Friday, January 28, 2011

1972 short list: Susan Hill, The Bird of Night, Hamish Hamilton

I finished Susan Hill’s The Bird of Night on October 18, 2010.

They just announced the judges for the 2011 prize, and Susan Hill is one of them. Here’s a link to her bio. I realized that should probably have been linking to the Booker bios on all of the authors, so I’ve gone back and done so.

The Bird of Night is the story of the relationship between Egyptologist Harvey Lawson and poet Francis Croft. Francis is not just a poet but a brilliant poet, writing works that mark him as a genius and the foremost poet of his age. He also suffers bouts of crippling madness.

Harvey meets Francis at a weekend at a friend’s estate and in short order becomes his best friend/partner/guardian. Written retrospectively from Harvey’s point of view and framed by his intention to deny access to Francis’s papers to literary scholars, the novel covers three years of their twenty-year relationship, the years in which Francis writes the works that both establish and cement his literary reputation.

While a homoerotic relationship is hinted at in the text, with others giving the pair accusing looks, Harvey has no problem forthrightly declaring his love for Francis. The two men truly are partners, though the relationship is rendered as unsensationally as possible. Their bond is ultimately figured as chaste, with Harvey functioning primarily as caretaker and subordinating himself willingly to Francis’s talent and work. Yet such subordination does have its costs: Francis’s bouts of madness come suddenly and unpredictably, lasting for uncertain periods of time. Thus, even when Francis is happy and working well, neither he nor Harvey can be confident such periods of sanity will last. Hill makes the reader share in the anxiety both men suffer, giving us a window into a the fragility of sanity, and the toll that madness takes not only on the person it afflicts but on those close to them as well.

As Harvey keeps pace with Francis’s needs, traveling with him and setting up house in England, Italy and Germany in an effort to preserve his sanity, he finds himself feeling increasingly helpless. Hill locks you into a world that becomes ever more claustrophobic and fretful as the periods of Francis’s lucidity become shorter and shorter.

The story is ultimately is just as much Harvey’s as Francis’s. And Harvey’s insistence on keeping that story to himself, of not allowing the scholars access to it, going so far as to burn manuscripts and letters, becomes his final act of loyalty and allegiance to Francis, a way of both protecting Francis and treating as sacred what he regards as the best part of his own life. Harvey’s ability to control the story becomes, in a way, his reward. Hill renders his point of view in prose that, despite the situation it describes, is never overwrought.

Overall, I was impressed with the novel, but apparently, Hill herself was not. She remarked in 2006 that “it was a book I have never rated. I don't think it works, though there are a few good things in it. I don't believe in the characters or the story.”

So there.

Monday, January 24, 2011

1972 short list: Thomas Keneally, The Chant of Jimmie Blacksmith, Angus & Robertson

I finished Thomas Keneally’s The Chant of Jimmie Blacksmith on November 14, 2010.

__PROBLEMS TO WORK ON__
- A) In the book review, what is Harvey Lawson's profession?
- B) Rewrite the book review from "Friday, January 28, 2011" up to and including "and done so.", substituting "award" for "prize".

__SOURCE DATA__

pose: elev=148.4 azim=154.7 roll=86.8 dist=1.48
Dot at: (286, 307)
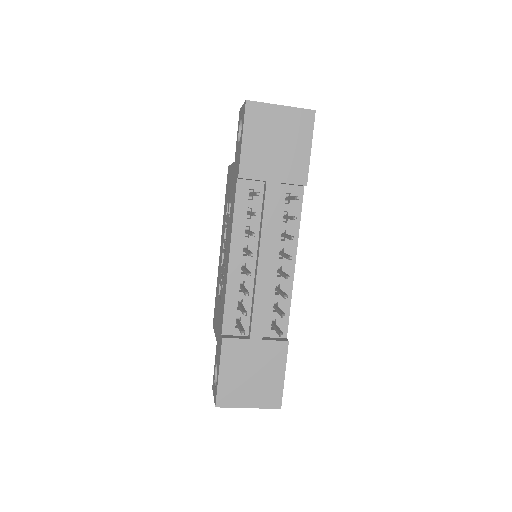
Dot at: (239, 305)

__SOLUTIONS TO EACH TASK__
- A) He is an Egyptologist.

- B)
Friday, January 28, 2011

1972 short list: Susan Hill, The Bird of Night, Hamish Hamilton

I finished Susan Hill’s The Bird of Night on October 18, 2010.

They just announced the judges for the 2011 award, and Susan Hill is one of them. Here’s a link to her bio. I realized that should probably have been linking to the Booker bios on all of the authors, so I’ve gone back and done so.